(Exercises in interpreting charts)
= = =
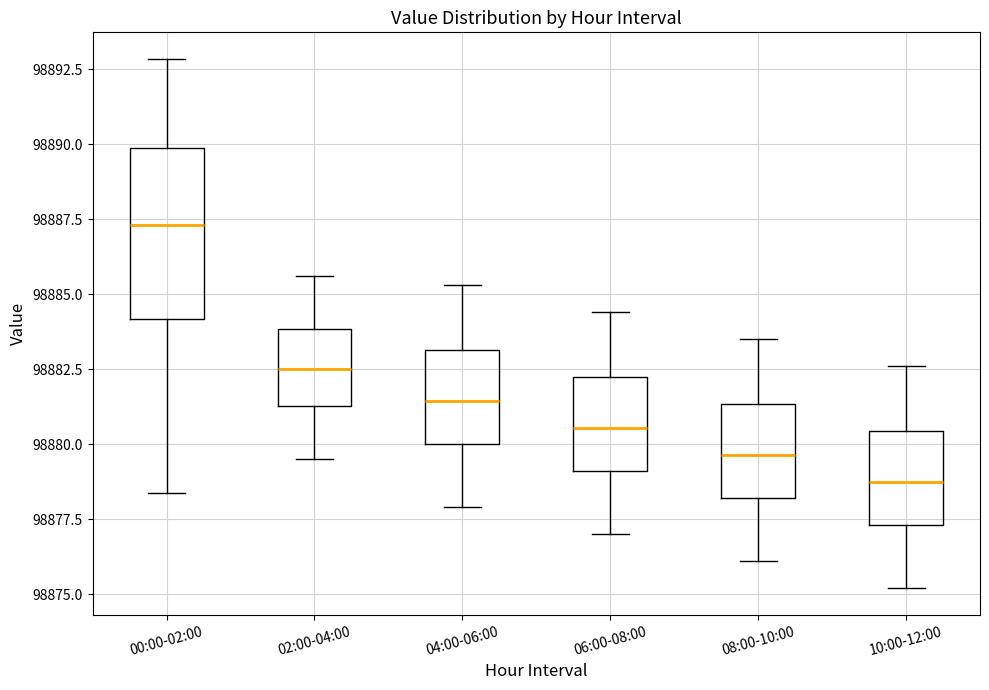

Reading left to right, read every box against the y-axis: the position of its median line, the range the box covers, and the ends of its whiskers. The values are not printed on the chart, so give them approximately, as read against the axis.

00:00-02:00: median 98887.5, box 98884.0 to 98890.0, whiskers 98878.5 to 98893.0
02:00-04:00: median 98882.5, box 98881.5 to 98884.0, whiskers 98879.5 to 98885.5
04:00-06:00: median 98881.5, box 98880.0 to 98883.0, whiskers 98878.0 to 98885.5
06:00-08:00: median 98880.5, box 98879.0 to 98882.5, whiskers 98877.0 to 98884.5
08:00-10:00: median 98879.5, box 98878.0 to 98881.5, whiskers 98876.0 to 98883.5
10:00-12:00: median 98879.0, box 98877.5 to 98880.5, whiskers 98875.0 to 98882.5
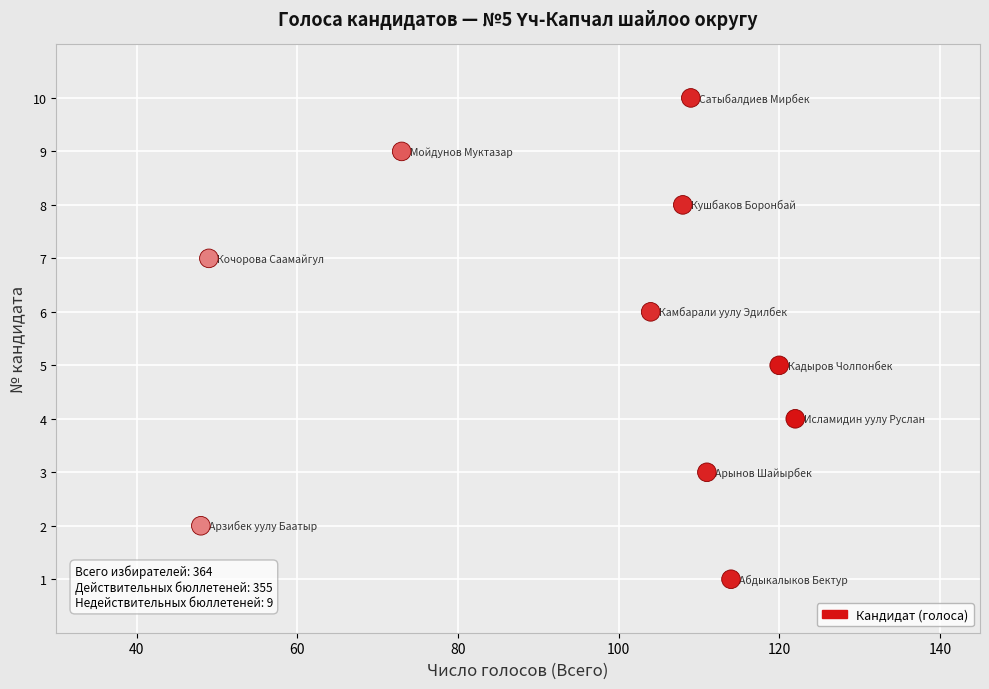

What is the range of Y values (max minus min)?

9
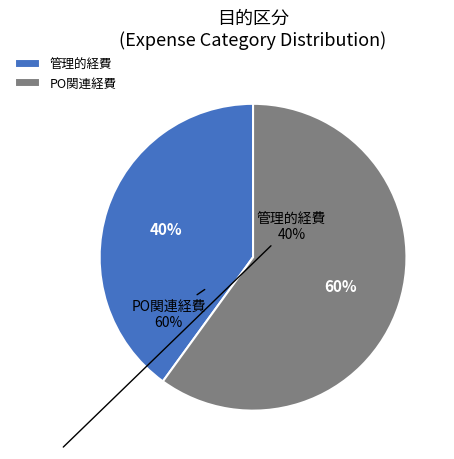

How many segments does this pie chart have?

2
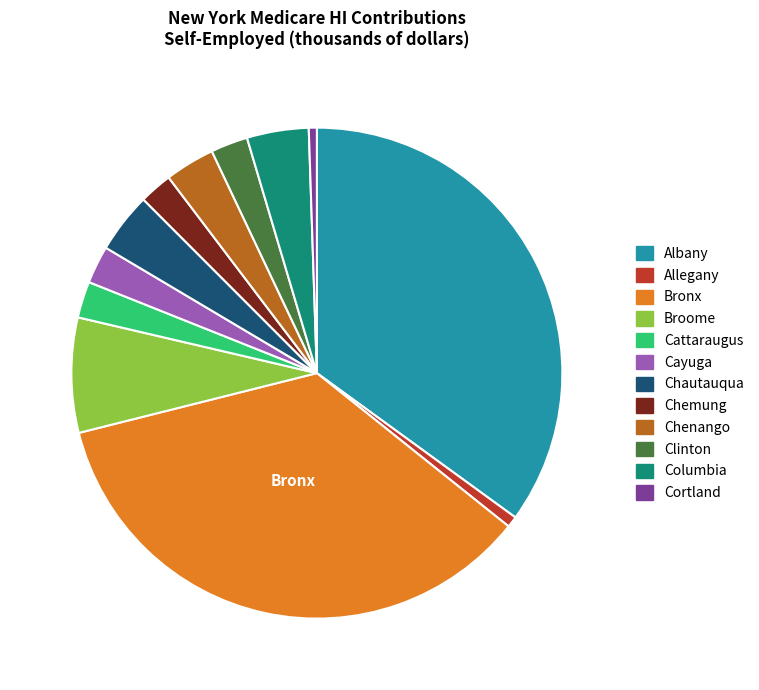

Is the sum of Cortland and Chenango greater than half?

No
= = =
Reproduce every line of text in the records above word for word, and leave the pictures out.

Reading left to right, read every box against the y-axis: the position of its median line, the range the box covers, and the ends of its whiskers. The values are not printed on the chart, so give them approximately, as read against the axis.

00:00-02:00: median 98887.5, box 98884.0 to 98890.0, whiskers 98878.5 to 98893.0
02:00-04:00: median 98882.5, box 98881.5 to 98884.0, whiskers 98879.5 to 98885.5
04:00-06:00: median 98881.5, box 98880.0 to 98883.0, whiskers 98878.0 to 98885.5
06:00-08:00: median 98880.5, box 98879.0 to 98882.5, whiskers 98877.0 to 98884.5
08:00-10:00: median 98879.5, box 98878.0 to 98881.5, whiskers 98876.0 to 98883.5
10:00-12:00: median 98879.0, box 98877.5 to 98880.5, whiskers 98875.0 to 98882.5

What is the range of Y values (max minus min)?

9

How many segments does this pie chart have?

2

Is the sum of Cortland and Chenango greater than half?

No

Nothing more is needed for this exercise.